- DATASET CONTENT:
=-=-=-=-=
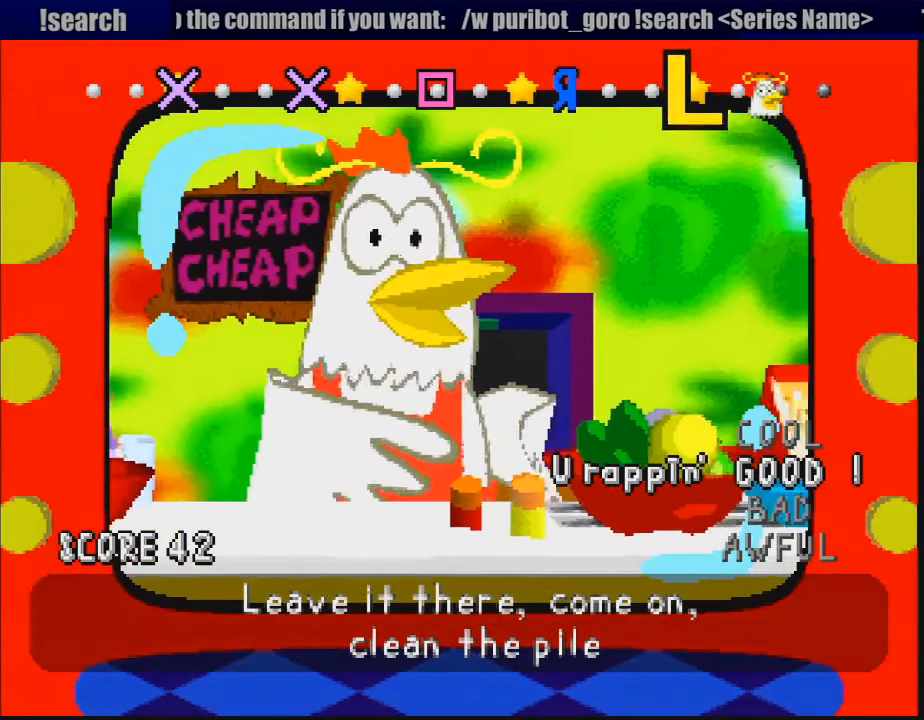
{"buttons": ["CROSS"], "events": [[466, "CROSS", "down"]]}
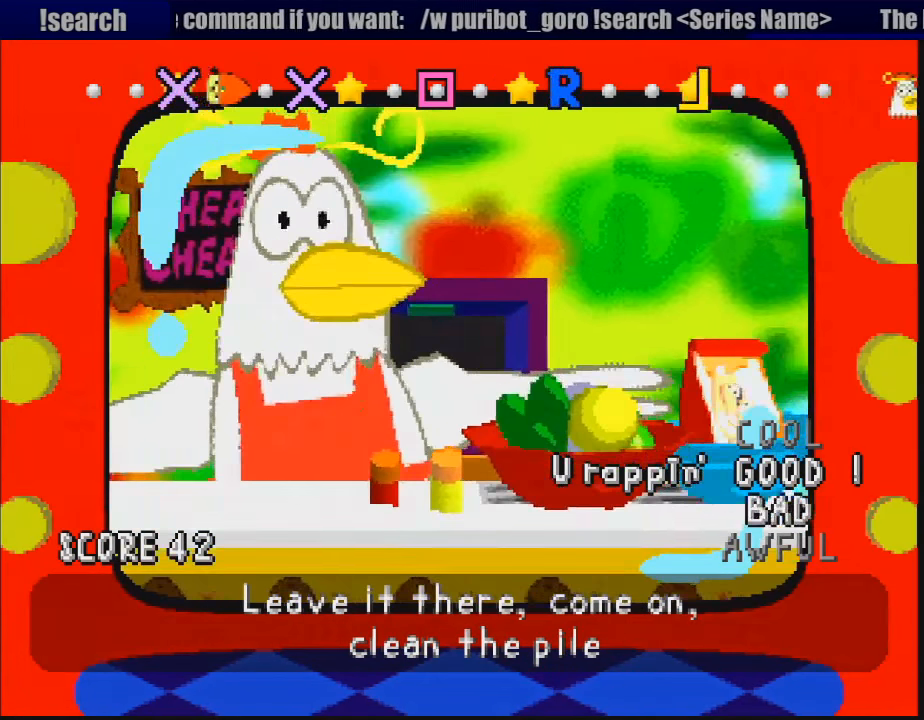
{"buttons": ["CROSS"], "events": [[83, "CROSS", "up"], [350, "CROSS", "down"]]}
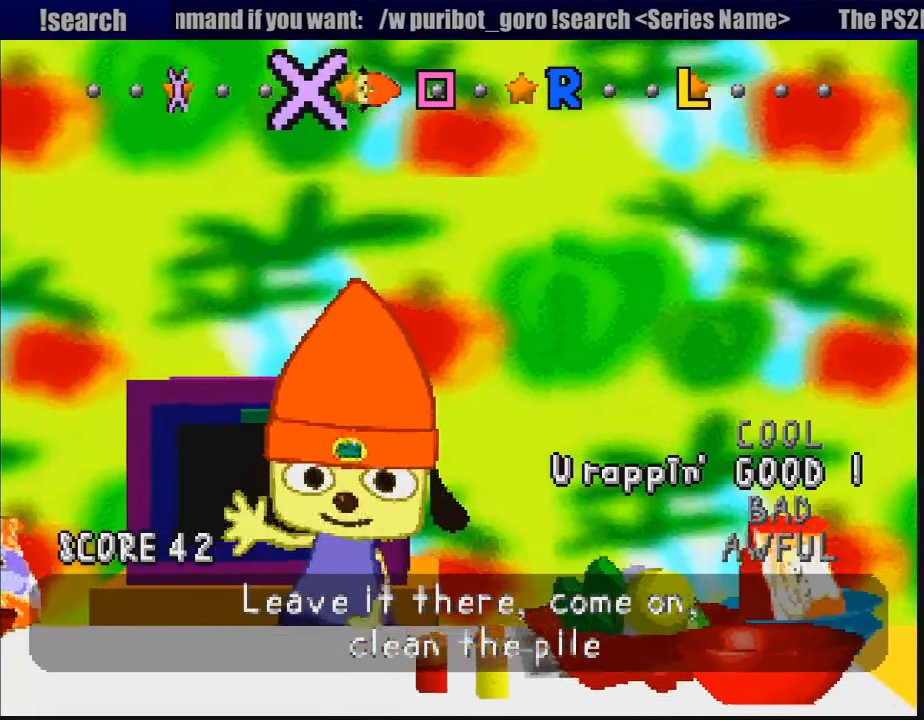
{"buttons": [], "events": [[16, "CROSS", "up"], [300, "SQUARE", "down"], [466, "SQUARE", "up"]]}
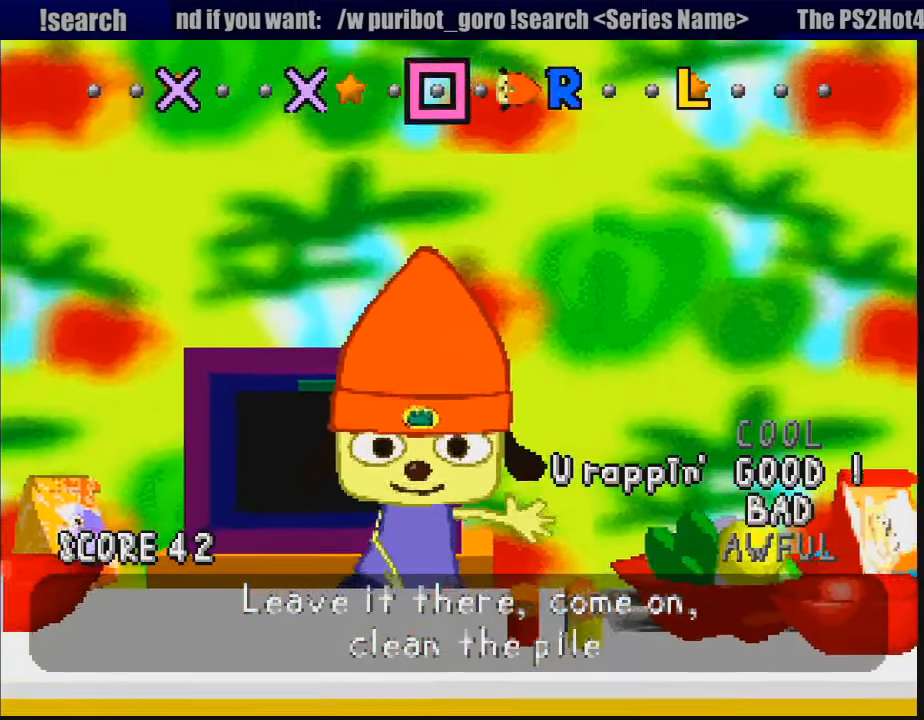
{"buttons": [], "events": [[216, "R1", "down"], [350, "R1", "up"]]}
=-=-=-=-=
- WORK TO COMPLETE:
A single number is the answer here: how many lines above carry the string "CROSS"?

- PROBLEM SOLUTION:
3